At 13 years of age, it crept forth like an ugly brown thorn suffocating the life out of a beautiful rare peony, but not killing it. Allowing it to live with just enough hope to keep it struggling against the continual scrape of the sharp thorns against its gorgeous pink blossoms as it struggles to grow, never stopping.

As a woman, that little girl is still alive in me, but she is frightened. She is under the protection of the wiser me. Inside, she is still perfect, still curious, still wanting to play, but the outside gates of the warrior woman are up and locked, for I am hurting too much. Lie still little one, your time will come, for we are not safe for now. The scars are still swollen with pain, reddish-purple in color, the physical torrent of pain is still crashing down on my female, petite, strong body.

I grieve for you, that innocent one. The healthy girl I was, the young woman who has had to endure struggle after struggle, with no man brave enough to stand by her in the fire. In that fire, she is alone, becoming who she is through little choice of her own paired with her sinewy fierceness and a vow to never give up.

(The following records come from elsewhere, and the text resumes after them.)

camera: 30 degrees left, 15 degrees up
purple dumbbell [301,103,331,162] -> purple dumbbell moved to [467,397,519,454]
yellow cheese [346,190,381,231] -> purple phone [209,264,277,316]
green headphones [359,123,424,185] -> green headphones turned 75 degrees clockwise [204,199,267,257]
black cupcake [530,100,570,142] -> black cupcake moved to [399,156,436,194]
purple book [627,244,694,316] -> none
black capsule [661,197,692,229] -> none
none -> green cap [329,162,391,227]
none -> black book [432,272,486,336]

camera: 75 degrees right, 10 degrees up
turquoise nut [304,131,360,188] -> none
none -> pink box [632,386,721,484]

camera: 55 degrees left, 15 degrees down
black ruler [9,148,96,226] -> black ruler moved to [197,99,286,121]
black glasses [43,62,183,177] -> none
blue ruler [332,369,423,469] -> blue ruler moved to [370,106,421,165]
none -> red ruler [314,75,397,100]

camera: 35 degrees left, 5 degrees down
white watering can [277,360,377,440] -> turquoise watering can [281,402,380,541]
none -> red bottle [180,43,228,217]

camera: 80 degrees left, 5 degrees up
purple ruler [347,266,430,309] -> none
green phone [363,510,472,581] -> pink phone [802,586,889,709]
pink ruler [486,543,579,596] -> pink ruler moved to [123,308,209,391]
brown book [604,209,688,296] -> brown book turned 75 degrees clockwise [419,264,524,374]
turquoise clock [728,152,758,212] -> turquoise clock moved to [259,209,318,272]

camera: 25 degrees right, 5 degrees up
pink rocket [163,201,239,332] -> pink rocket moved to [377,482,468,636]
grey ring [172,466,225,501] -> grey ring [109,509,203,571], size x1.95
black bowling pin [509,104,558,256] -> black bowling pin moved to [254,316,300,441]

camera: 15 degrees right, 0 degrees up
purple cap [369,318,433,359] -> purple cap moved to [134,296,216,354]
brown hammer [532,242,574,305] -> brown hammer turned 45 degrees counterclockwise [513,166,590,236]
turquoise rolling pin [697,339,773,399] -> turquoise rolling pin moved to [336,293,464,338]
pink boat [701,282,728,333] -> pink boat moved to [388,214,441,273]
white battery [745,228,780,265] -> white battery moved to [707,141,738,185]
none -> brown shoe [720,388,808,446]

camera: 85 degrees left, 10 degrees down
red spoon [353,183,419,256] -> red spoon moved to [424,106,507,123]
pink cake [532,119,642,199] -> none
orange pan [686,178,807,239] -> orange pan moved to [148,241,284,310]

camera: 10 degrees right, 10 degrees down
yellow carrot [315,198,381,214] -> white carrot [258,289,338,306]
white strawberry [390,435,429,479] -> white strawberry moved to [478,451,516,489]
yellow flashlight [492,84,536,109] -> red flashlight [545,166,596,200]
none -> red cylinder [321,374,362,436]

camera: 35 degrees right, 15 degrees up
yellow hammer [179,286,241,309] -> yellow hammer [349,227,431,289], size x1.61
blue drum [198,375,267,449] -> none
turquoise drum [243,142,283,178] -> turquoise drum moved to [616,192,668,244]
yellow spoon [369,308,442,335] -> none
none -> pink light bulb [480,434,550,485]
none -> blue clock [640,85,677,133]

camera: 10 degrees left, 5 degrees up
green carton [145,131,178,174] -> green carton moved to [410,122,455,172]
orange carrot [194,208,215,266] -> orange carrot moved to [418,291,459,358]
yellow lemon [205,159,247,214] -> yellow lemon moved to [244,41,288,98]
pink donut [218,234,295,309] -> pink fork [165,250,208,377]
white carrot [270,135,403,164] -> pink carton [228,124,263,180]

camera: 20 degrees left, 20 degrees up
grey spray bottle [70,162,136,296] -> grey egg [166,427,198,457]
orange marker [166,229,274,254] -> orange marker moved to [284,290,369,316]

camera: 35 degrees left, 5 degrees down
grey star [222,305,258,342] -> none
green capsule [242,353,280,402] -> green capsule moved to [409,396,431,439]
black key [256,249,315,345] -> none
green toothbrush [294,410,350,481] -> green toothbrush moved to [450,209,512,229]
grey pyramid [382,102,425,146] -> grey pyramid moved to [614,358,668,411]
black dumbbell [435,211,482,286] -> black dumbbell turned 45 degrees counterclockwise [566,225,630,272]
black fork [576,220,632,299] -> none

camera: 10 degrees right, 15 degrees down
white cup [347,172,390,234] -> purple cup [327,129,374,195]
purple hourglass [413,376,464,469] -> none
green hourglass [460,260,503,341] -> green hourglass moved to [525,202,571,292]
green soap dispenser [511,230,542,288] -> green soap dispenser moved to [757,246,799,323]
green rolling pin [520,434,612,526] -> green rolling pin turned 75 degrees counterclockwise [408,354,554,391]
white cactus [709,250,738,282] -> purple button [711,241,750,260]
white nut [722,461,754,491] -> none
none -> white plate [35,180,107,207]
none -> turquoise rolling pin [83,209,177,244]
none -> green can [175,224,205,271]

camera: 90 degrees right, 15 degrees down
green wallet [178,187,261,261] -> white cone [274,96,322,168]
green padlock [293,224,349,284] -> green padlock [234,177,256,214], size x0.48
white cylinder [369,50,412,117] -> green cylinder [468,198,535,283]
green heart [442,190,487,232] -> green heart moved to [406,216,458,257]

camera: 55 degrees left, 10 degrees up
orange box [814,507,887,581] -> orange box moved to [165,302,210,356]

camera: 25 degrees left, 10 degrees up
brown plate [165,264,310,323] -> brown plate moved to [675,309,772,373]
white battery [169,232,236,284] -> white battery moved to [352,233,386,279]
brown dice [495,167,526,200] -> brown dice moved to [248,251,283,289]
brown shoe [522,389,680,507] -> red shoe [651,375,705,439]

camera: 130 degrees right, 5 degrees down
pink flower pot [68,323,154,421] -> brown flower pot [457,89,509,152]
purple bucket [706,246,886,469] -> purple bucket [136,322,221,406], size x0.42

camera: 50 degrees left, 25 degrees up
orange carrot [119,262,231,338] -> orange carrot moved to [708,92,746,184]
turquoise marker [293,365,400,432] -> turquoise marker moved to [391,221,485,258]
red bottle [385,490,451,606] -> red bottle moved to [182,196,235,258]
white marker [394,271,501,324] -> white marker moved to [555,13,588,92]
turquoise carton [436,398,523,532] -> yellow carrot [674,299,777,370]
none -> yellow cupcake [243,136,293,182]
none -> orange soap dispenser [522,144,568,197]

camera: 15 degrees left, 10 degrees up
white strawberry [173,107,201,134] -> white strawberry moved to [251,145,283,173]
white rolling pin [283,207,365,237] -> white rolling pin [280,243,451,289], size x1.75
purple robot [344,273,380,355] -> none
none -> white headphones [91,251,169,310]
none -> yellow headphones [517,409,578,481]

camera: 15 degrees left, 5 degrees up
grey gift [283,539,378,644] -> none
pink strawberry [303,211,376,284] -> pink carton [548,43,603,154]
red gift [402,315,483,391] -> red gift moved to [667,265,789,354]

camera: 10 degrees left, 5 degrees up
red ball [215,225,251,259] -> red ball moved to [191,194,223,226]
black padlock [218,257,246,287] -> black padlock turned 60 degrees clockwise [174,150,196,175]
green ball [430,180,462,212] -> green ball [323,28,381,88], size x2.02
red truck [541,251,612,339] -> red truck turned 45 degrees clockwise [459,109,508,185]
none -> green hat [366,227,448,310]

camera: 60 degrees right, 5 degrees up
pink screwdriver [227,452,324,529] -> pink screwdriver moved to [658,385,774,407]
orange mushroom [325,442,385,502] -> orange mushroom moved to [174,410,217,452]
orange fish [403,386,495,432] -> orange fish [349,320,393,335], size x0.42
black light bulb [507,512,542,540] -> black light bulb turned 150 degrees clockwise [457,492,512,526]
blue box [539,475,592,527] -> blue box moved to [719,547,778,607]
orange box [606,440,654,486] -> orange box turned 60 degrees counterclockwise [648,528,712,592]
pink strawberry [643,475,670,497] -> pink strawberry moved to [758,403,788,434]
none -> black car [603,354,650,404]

Sometimes, I am exhausted, weary. And then …

I turn and look again at the scars in the light of day. I touch them and can feel the pulse of power emerge, I feel the survivor in them, the survivor of a battle engaged against my body over and over, and yet, I am still strong. I lived and I am here to continue weaving the tapestry of this life yet undone. I know my power will come from these scars someday. Today, I look at them with love and compassion.

I’ve made it for now, soon I’ll be safe, maybe in the compassing arms of a man who is not afraid of the fire.

Or, maybe not.

Maybe alone in the fire I no longer fear.